Despite all the corporate initiatives, trade shows, and literature provided, at the end of the day I have to make the effort myself to go out and put these things into action. I have all the tools necessary at my disposal, but it is on me to know how to use them. Often, this becomes an effort in understanding what works and doesn’t work. I believe that the biggest change brought about by IoT, from a sales perspective, is how we define the ‘what.’
Selling IoT, or rather selling my place within IoT, is inherently driven by vision more than product or services. We have at our disposal tools and technologies which can enable a near infinite number of solutions which have not previously existed. Consequentially, every organization looking to transform their business digitally has their own vision. It is a world of similarly infinite perspectives, a natural result of the fact that in industrial scenarios everything is unavoidably unique. Look at a factory, a drill site, a warehouse – how much standardization exists in facilities which have operated for forty or fifty years? How expensive is it going to be to bring a profitable solution to these facilities, when every deployment is going to require its own unique resources to some extent?

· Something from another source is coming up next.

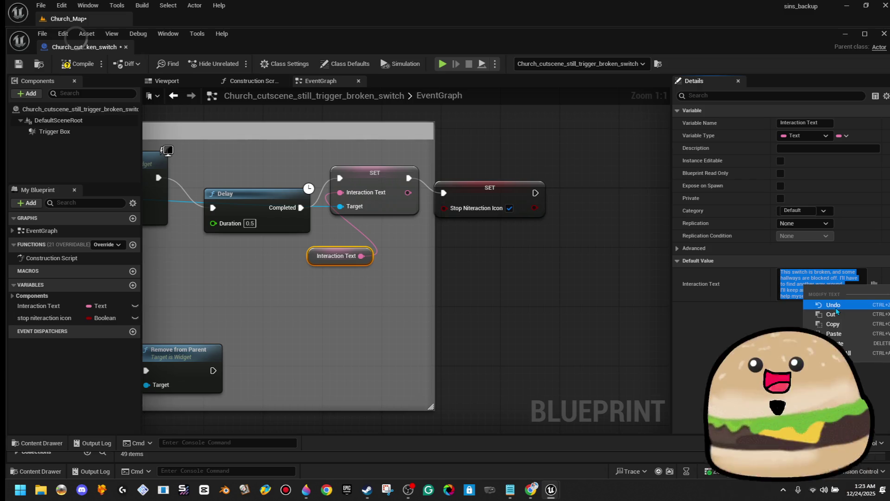
click(831, 315)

Again, there is plenty of documentation on how to answer these questions. But for the sales person, approaching these scenarios is akin to walking into a bustling party where many people there have existing relationships… and now you must fit somehow into these relationships. You must complement, or at least not compete against, several other critical visions required to bring a solution to life. You must understand the role you play, the role other partners play, how you may be a threat to some and a benefit to others. You must go out of your way to seek out and understand the value propositions of people who may have traditionally had nothing to do with your product line or service offering. You must approach these with tact, you must understand and integrate into vying political interests, and do it all while still trying to hit your own quota.
Sales is, organizationally speaking, the group which takes the rubber from the factory and applies it full force to the road. For IoT, as envisioned by any company, to be successful you have to have the buy in from your salesforce at large. When working in established fields like oil and gas, mining, et al, this means training up and asking change of individuals whose livelihoods are as dependent on the stability of their customer’s heretofore unchanging business as it is on the relationships they’ve built over the years. I say unchanging business because in the era of digital transformations, the pace of change is magnitudes greater than what we are used to expecting.
There is no simple answer or path forward for the sales executive in this situation. The reality, however, is that while you may be a “trusted advisor” today, you can quickly find yourself pushed into the “vendor trap” in the coming years. Similarly, those who approach new business with a mentality of understanding vision will become the new “trusted advisors” – and this gives us all great opportunity. We can capture business now which may have been unassailable over the past decade. We can solidify partnerships and relationships which can endure for the next ten years. But it requires of us effort, thought, and imagination. Empathy, patience, and humility. A tempering of ambition and an abandonment of fear for the sake of playing the long game, because the long game is what our customers and partnerships are doing.